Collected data
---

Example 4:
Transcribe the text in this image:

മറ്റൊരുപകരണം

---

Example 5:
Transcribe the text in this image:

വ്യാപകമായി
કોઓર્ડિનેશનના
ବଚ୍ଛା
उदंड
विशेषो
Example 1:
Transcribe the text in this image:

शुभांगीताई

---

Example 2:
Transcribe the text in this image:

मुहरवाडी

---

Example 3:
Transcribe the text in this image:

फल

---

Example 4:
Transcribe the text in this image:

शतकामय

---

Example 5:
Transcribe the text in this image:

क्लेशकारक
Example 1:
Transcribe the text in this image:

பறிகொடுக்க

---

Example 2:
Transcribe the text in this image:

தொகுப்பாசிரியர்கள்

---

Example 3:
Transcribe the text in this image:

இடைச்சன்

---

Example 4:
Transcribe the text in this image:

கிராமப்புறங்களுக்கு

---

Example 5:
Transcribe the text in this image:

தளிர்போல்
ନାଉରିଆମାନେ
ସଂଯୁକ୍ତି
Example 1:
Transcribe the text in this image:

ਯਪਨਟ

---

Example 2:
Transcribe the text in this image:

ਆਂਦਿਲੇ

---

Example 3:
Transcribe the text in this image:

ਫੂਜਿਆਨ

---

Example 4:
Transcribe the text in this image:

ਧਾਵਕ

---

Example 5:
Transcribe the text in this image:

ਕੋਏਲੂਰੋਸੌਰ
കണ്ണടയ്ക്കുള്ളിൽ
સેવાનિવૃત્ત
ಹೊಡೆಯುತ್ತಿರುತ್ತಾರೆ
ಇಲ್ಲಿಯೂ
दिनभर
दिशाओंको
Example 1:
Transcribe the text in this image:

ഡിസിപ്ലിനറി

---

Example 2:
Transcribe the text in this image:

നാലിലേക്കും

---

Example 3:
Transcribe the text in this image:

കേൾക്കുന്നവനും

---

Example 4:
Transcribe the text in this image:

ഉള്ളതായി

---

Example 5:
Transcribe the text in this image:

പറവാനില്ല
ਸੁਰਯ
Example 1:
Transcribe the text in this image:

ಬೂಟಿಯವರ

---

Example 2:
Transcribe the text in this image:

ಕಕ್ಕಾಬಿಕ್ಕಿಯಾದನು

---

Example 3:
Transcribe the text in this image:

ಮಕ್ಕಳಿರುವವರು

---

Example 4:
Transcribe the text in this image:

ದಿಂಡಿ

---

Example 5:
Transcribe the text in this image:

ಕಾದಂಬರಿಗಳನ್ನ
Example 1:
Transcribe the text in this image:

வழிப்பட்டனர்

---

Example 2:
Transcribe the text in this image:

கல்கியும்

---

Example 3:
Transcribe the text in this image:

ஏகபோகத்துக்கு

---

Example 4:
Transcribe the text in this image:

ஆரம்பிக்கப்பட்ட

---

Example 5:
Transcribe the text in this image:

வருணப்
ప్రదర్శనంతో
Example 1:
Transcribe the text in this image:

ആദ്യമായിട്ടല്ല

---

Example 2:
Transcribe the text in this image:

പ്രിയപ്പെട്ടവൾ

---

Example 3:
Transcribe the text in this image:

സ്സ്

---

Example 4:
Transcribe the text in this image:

## Required action
All of the records above need to be copied exactly.

## Exercise solution
---

Example 4:
Transcribe the text in this image:

മറ്റൊരുപകരണം

---

Example 5:
Transcribe the text in this image:

വ്യാപകമായി
કોઓર્ડિનેશનના
ବଚ୍ଛା
उदंड
विशेषो
Example 1:
Transcribe the text in this image:

शुभांगीताई

---

Example 2:
Transcribe the text in this image:

मुहरवाडी

---

Example 3:
Transcribe the text in this image:

फल

---

Example 4:
Transcribe the text in this image:

शतकामय

---

Example 5:
Transcribe the text in this image:

क्लेशकारक
Example 1:
Transcribe the text in this image:

பறிகொடுக்க

---

Example 2:
Transcribe the text in this image:

தொகுப்பாசிரியர்கள்

---

Example 3:
Transcribe the text in this image:

இடைச்சன்

---

Example 4:
Transcribe the text in this image:

கிராமப்புறங்களுக்கு

---

Example 5:
Transcribe the text in this image:

தளிர்போல்
ନାଉରିଆମାନେ
ସଂଯୁକ୍ତି
Example 1:
Transcribe the text in this image:

ਯਪਨਟ

---

Example 2:
Transcribe the text in this image:

ਆਂਦਿਲੇ

---

Example 3:
Transcribe the text in this image:

ਫੂਜਿਆਨ

---

Example 4:
Transcribe the text in this image:

ਧਾਵਕ

---

Example 5:
Transcribe the text in this image:

ਕੋਏਲੂਰੋਸੌਰ
കണ്ണടയ്ക്കുള്ളിൽ
સેવાનિવૃત્ત
ಹೊಡೆಯುತ್ತಿರುತ್ತಾರೆ
ಇಲ್ಲಿಯೂ
दिनभर
दिशाओंको
Example 1:
Transcribe the text in this image:

ഡിസിപ്ലിനറി

---

Example 2:
Transcribe the text in this image:

നാലിലേക്കും

---

Example 3:
Transcribe the text in this image:

കേൾക്കുന്നവനും

---

Example 4:
Transcribe the text in this image:

ഉള്ളതായി

---

Example 5:
Transcribe the text in this image:

പറവാനില്ല
ਸੁਰਯ
Example 1:
Transcribe the text in this image:

ಬೂಟಿಯವರ

---

Example 2:
Transcribe the text in this image:

ಕಕ್ಕಾಬಿಕ್ಕಿಯಾದನು

---

Example 3:
Transcribe the text in this image:

ಮಕ್ಕಳಿರುವವರು

---

Example 4:
Transcribe the text in this image:

ದಿಂಡಿ

---

Example 5:
Transcribe the text in this image:

ಕಾದಂಬರಿಗಳನ್ನ
Example 1:
Transcribe the text in this image:

வழிப்பட்டனர்

---

Example 2:
Transcribe the text in this image:

கல்கியும்

---

Example 3:
Transcribe the text in this image:

ஏகபோகத்துக்கு

---

Example 4:
Transcribe the text in this image:

ஆரம்பிக்கப்பட்ட

---

Example 5:
Transcribe the text in this image:

வருணப்
ప్రదర్శనంతో
Example 1:
Transcribe the text in this image:

ആദ്യമായിട്ടല്ല

---

Example 2:
Transcribe the text in this image:

പ്രിയപ്പെട്ടവൾ

---

Example 3:
Transcribe the text in this image:

സ്സ്

---

Example 4:
Transcribe the text in this image:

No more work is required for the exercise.